5. Marissa Nadler, Strangers
Marissa Nadler has been making music for over a decade, but it's her last album, 2014's July, all about her breakup with her now husband, which had people really understanding the otherworldly power of her voice and the way it pulls at your heartstrings. While Nadler may not be heartbroken on her latest record — her seventh full length — she's still breaking hearts with delicate songs about the apocalypse. The end of the world may be coming, but luckily, Nadler is there to sing you to sleep with her elegiac lullabies.
6. Chairlift, Moth
This duo may not all be women, but it's songwriter and lead singer Caroline Polachek's voice that will have you hooked on this album. After working with Beyoncé on her self-titled album (they wrote "No Angel"), Charlift is back with a flirty new album that will get you dancing with songs like "Polymorphing" and have you weeping on trains, planes or in automobiles thanks to the beautiful ballad "Crying In Public."
7. Kamaiyah, A Good Night In The Ghetto
For lovers of the '90s, Kamaiyah is here to make you feel all nostalgic. On her debut mixtape, the Oakland rapper is sending those good time vibes on songs that are made for backyard BBQs where you want to get all philosophical. On "How Does It Feel," Kamaiyah wonders what it's like to be rich, before immediately contemplating how money may actually change a person on "Mo Money Mo Problems." Expect to hear Kamaiyah's voice playing out of every car this summer thanks to a guest spot on YG's new record, featuring Drake, "Why You Always Hatin?"
8. Julianna Barwick, Will
Julianna Barwick is Philip Glass for indie rock fans. Her instrumental music will haunt your dreams and beautify your nightmares. Barwick doesn't need words to say the things we want to hear, her music somehow does that perfectly by allowing you to find you own meaning. Will is like a choose your own adventure book in album form. Just press play and get ready to explore.
9. Rihanna, Anti
With her eighth studio album, Rihanna wasn't looking to make a pop album for the masses, she was looking to make an album for herself. Sure, we can't stop singing "Work," but RiRi shows she's more than a dancehall queen on her latest, which has her showing her range on the doo-wop ballad "Love On The Brain" and the slinky love song "Kiss It Better."
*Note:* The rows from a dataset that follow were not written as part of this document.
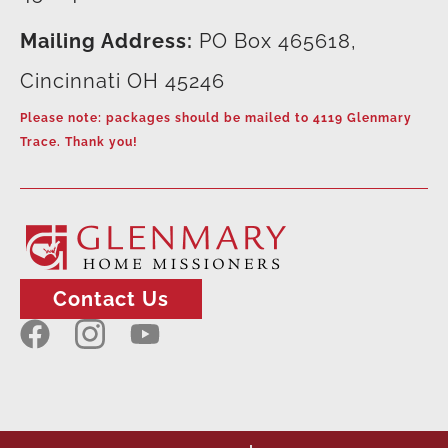
Mailing Address:
PO Box 465618,
Cincinnati OH 45246
Please note: packages should be mailed to 4119 Glenmary
Trace. Thank you!
Contact Us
10. Colleen Green, Colleen Green EP
Colleen Green is like the lost female member of The Ramones. Her perfectly executed six-song follow-up to her 2015 album, I Want To Grow Up, is a perfect pop punk gem that has her complaining about a guy's wasted potential ("U Coulda Been An A"), her own swallowed pride ("Green My Eyes"), and how the sun is messing up her love life ("Cold Shoulder"). When Green's all said and done, she'll have you wishing the real CBGB's was still open for business.
11. KING, We Are KING
Let the dreamy R&B sounds of KING soundtrack your best summer ever. This trio, comprised of Anita Bias and twins Paris and Amber Strother, sure know how to make a steamy summer even steamier with songs that will make you nostalgic for Janet era Janet Jackson. Not too much, of course, since these women are showing that sound is alive and well. Get ready to bow down to the queens of KING.
12. Mitski, Puberty 2
On her fourth album, out in mid-June, Mitski is dealing with identity, specifically her own. As an American-Japanese woman, she doesn't always feel like she fits in alongside the white-dominated culture of the U.S., something she perfectly skewers on her song "Your Best American Girl." Talking to the all-American boy, she sings,"Your mother wouldn't approve of how my mother raised me. But I do, I think I do." No question, I definitely do.
Now, go give Beyoncé a rest — at least for a little bit — and check out these other female artists who are slaying all day.